▶ [Vorliegender Text]
Wie unterscheidet sich die Mitverursachung von der Gesamtschuldnerschaft?
Die Mitverursachung bezieht sich auf das Mitverschulden des Geschädigten und betrifft die Aufteilung eines Schadens dort, wo mehrere Beteiligte zur Schadensentstehung beigetragen haben. Die Gesamtschuldnerschaft (§ 421 BGB ff.) hingegen regelt, dass bei mehreren Schädigern jeder für den gesamten Schaden haftet, unabhängig von seinem Verursachungsanteil, wobei sie untereinander anteilig ausgleichen können. Die Mitverursachung reduziert also die Haftung des Schädigers gegenüber dem Geschädigten, während die Gesamtschuld die Regressregelung zwischen mehreren Schädigern betrifft. Beide Institute können im konkreten Fall zusammentreffen, werden aber rechtlich eigenständig gehandhabt.

▶ [Aufgabe 1]
Beantworte zum Text über Mitverursachung und Gesamtschuldnerschaft diese Fragen:
(a) Welche Vorschrift des BGB wird für die Gesamtschuldnerschaft angegeben?
(b) Für welchen Teil des Schadens haftet bei mehreren Schädigern jeder von ihnen?
(c) Wie werden die beiden Institute rechtlich gehandhabt, wenn sie im konkreten Fall zusammentreffen?
▶ [Aufgabe 2] Gib aus dem Text über Mitverursachung und Gesamtschuldnerschaft den Abschnitt wortgetreu aus, beginnend mit „Wie unterscheidet sich“ und weiter bis einschließlich „rechtlich eigenständig gehandhabt.“.
▶ [Aufgabe 3] Knüpfe bitte an das Ende des Textes über Mitverursachung und Gesamtschuldnerschaft an und schreibe ihn weiter.
Die Zeilen stehen in keinem Zusammenhang mit dem Text.

▶ [Aufgeführte Zeilen]
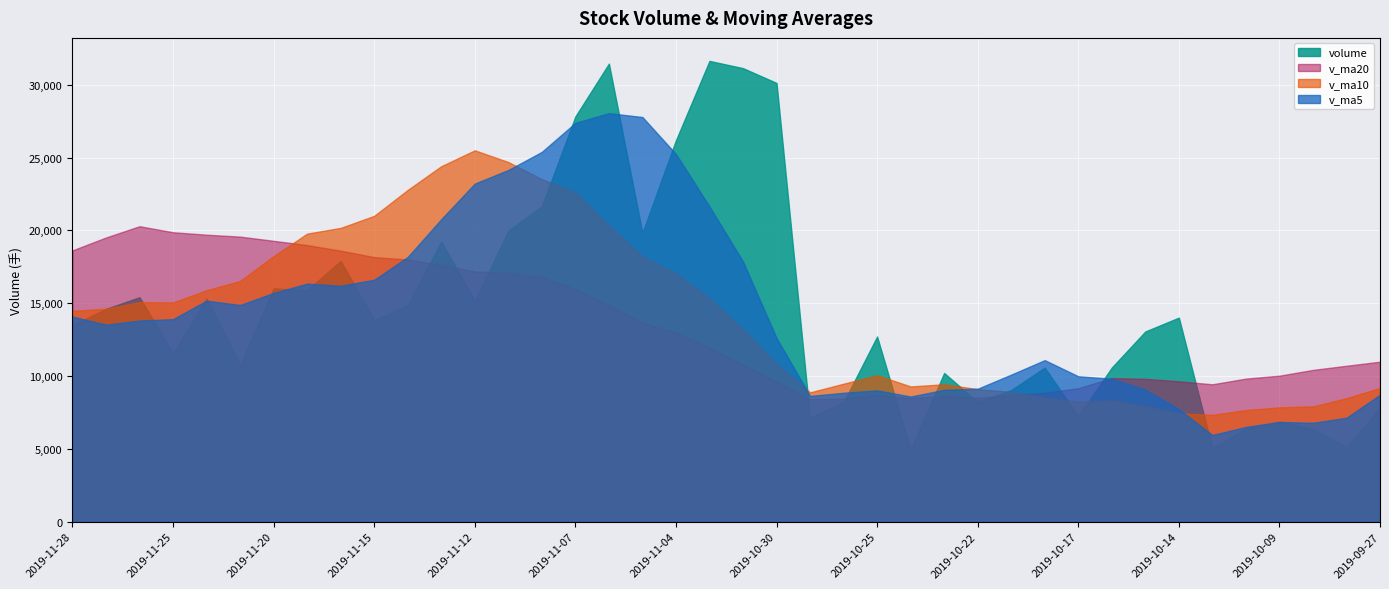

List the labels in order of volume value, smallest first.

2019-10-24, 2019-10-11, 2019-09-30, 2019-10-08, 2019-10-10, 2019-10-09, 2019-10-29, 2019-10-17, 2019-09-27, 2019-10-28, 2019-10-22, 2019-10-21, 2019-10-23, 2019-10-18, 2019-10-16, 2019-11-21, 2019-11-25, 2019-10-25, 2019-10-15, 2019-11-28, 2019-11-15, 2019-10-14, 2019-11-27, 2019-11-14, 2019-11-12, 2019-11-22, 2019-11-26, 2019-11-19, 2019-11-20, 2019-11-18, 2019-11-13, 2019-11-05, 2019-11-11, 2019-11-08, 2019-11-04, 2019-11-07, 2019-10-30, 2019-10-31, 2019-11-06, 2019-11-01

* * *

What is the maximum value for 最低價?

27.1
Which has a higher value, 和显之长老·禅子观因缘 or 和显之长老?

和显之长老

==

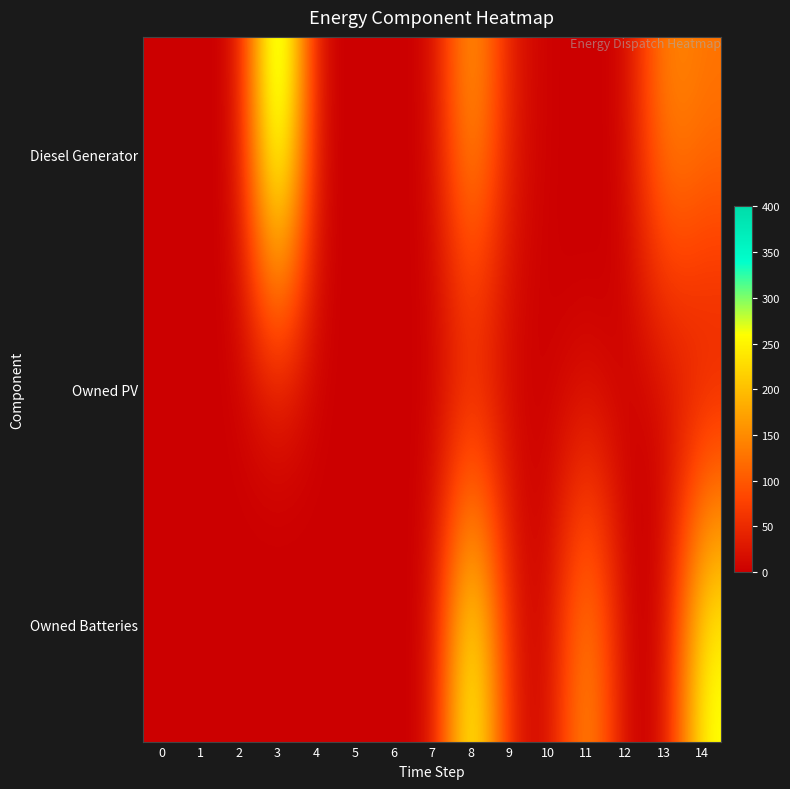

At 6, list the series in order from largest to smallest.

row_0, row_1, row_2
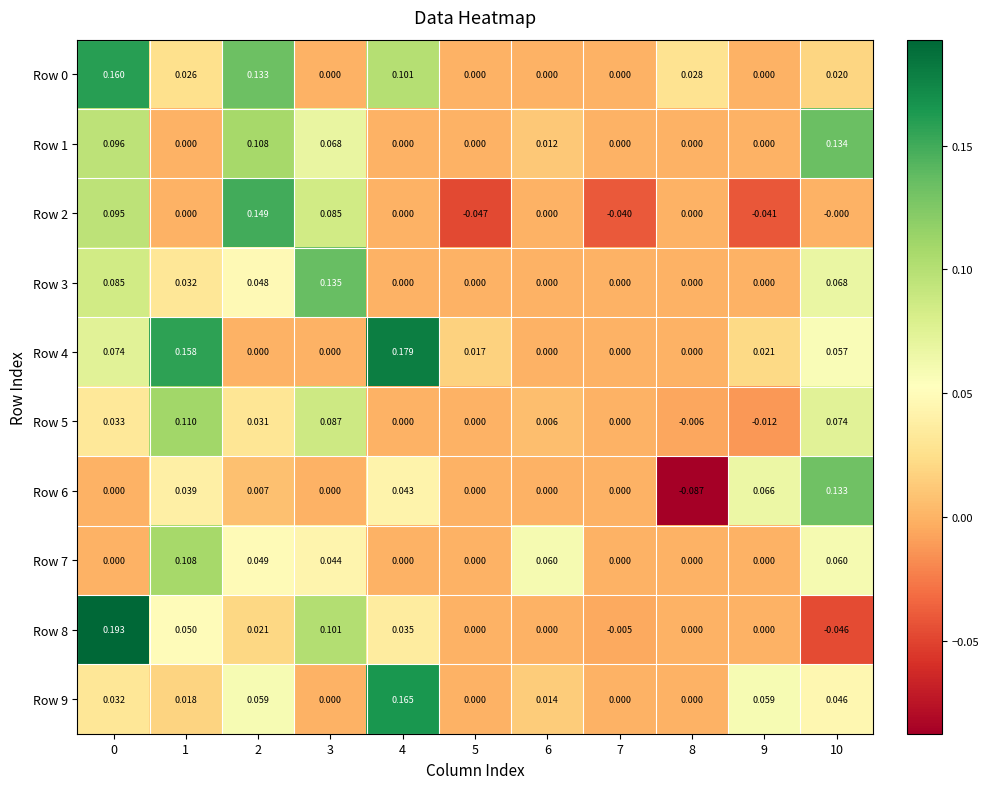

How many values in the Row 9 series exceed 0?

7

▶ [Antwort 1]
(a) § 421 BGB ff.
(b) Jeder haftet für den gesamten Schaden, unabhängig von seinem Verursachungsanteil.
(c) Sie werden rechtlich eigenständig gehandhabt.

▶ [Antwort 2]
Wie unterscheidet sich die Mitverursachung von der Gesamtschuldnerschaft?
Die Mitverursachung bezieht sich auf das Mitverschulden des Geschädigten und betrifft die Aufteilung eines Schadens dort, wo mehrere Beteiligte zur Schadensentstehung beigetragen haben. Die Gesamtschuldnerschaft (§ 421 BGB ff.) hingegen regelt, dass bei mehreren Schädigern jeder für den gesamten Schaden haftet, unabhängig von seinem Verursachungsanteil, wobei sie untereinander anteilig ausgleichen können. Die Mitverursachung reduziert also die Haftung des Schädigers gegenüber dem Geschädigten, während die Gesamtschuld die Regressregelung zwischen mehreren Schädigern betrifft. Beide Institute können im konkreten Fall zusammentreffen, werden aber rechtlich eigenständig gehandhabt.

▶ [Antwort 3]
Welche Anforderungen stellt die Rechtsprechung an die Darlegung und den Beweis der Mitverursachung?
Die Beweislast für das Vorliegen eines Mitverschuldens trägt grundsätzlich der Schädiger, der sich auf die anspruchsmindernde Wirkung beruft. Er muss konkrete Tatsachen darlegen und beweisen, aus denen sich ein Sorgfaltspflichtverstoß des Geschädigten ergibt. Hierzu zählen das Vorhandensein sowie das Ausmaß des Mitverschuldens, beispielsweise das Nichtanlegen eines Sicherheitsgurtes, das Überqueren einer roten Ampel oder die unterlassene Sicherung von Wertgegenständen. Gelegentlich arbeitet die Rechtsprechung mit Beweiserleichterungen, etwa durch Anscheinsbeweise in typischen Konstellationen. Insgesamt wird eine genaue Einzelfallbetrachtung durchgeführt, um festzustellen, ob und in welchem Umfang das Verhalten des Geschädigten zur Schadensentstehung beigetragen hat.
Kann die Mitverursachung bereits bei der Anspruchsentstehung oder erst bei der Anspruchsdurchsetzung Berücksichtigung finden?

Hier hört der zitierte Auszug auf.